──────── TEXT EXCERPT ────────

The comments you refer to were not directed at @wrybread, they were directed at @NathanHornby, who said:
Hey man, If you’re going to start throwing elbows, I’m not above throwing a few back myself – that’s how we play the forum game. No hard feelings either way. I don’t hold grudges… long.
Anyway, as @NathanHornby correctly pointed out, the crux of his issue wasn’t about threading, and the title of the topic certainly makes that clear. It is, however, the only part of his original topic I can answer decisively, a part that I designed in from the beginning.
We are looking at a change that will suppress entries in the stream below once expanded above, but this also requires action buttons on the expanded replies – because once suppressed, how would you reply to them? All in good time.
To be honest with you, a lot of the friction has to do with the abrupt switch from a strongly threaded system to a strongly flat system. There are certain interaction modes that certain people have gotten used to under a threaded regime that simply don’t work well in a flat one.
For example this kind of stuff is endemic in any strongly threaded discussion software (and I’d argue it is 99.5% of what Reddit is nowadays):
- funny one liner
- funny one liner response
- even funnier one liner response
- hee-larious one liner response
- chortlicious one-liner response
… repeat ad nauseam until you’re way over to the right side of your monitor.
That sort of thing just isn’t going to work well in a flat discussion system. The onus is on the poster to carry context with them, to explain enough of what they’re talking about, either with selective quoting, or with a few extra words in the text of the response itself, so that anyone reading it can understand the point they are making without needing to claw their way up the last 5 chains in the response first.
And I would argue, violently and at some length, that flat is a fundamentally much stronger discussion model, one that teaches people to write coherent standalone pieces that don’t force the reader to painfully slog through a half dozen previous posts of context before making their point.

──────── SUPPLIED MATERIAL ────────

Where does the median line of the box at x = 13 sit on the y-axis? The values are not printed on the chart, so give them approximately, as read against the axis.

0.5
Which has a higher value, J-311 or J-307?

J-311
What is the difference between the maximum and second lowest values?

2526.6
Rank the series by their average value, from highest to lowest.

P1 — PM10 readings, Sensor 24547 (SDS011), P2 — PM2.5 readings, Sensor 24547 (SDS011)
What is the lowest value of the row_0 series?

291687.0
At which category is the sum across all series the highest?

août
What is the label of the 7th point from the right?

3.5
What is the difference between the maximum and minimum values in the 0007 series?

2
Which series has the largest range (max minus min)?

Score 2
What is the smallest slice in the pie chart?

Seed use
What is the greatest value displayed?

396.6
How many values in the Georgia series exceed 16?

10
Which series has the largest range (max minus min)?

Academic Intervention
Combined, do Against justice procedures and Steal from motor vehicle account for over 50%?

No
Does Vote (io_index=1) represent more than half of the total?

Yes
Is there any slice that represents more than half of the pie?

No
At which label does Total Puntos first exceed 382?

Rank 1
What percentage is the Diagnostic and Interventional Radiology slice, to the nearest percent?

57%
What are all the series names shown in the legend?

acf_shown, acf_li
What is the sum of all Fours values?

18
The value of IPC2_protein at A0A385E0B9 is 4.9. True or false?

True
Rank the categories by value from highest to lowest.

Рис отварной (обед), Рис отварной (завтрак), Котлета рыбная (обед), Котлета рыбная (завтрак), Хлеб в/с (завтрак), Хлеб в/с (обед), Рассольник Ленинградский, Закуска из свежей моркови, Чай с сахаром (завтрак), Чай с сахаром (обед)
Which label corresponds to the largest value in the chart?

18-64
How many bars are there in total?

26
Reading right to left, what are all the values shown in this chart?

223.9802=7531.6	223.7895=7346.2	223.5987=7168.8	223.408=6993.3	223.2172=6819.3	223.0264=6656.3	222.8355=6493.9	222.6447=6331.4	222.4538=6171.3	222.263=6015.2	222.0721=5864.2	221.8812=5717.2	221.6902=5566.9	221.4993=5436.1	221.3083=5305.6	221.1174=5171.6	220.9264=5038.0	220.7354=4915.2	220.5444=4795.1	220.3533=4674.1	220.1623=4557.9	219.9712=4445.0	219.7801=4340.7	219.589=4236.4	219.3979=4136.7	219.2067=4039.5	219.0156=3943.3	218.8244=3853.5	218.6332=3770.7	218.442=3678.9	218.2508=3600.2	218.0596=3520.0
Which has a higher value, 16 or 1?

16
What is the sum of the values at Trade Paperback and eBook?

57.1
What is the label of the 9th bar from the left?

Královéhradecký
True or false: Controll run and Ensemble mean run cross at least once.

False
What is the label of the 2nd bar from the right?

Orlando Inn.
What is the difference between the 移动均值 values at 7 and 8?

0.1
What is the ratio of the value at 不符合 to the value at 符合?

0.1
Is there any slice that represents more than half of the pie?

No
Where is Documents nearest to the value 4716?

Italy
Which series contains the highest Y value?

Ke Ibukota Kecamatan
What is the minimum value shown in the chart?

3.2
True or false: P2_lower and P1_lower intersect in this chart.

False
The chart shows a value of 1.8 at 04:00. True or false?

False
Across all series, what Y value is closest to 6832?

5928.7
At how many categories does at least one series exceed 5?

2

────────

→ **PROBLEM STATEMENT**: In the forum post, what does the change that would suppress entries in the stream below also require? The records have no connection to the forum post.

→ **YOUR SOLUTION**: Action buttons on the expanded replies.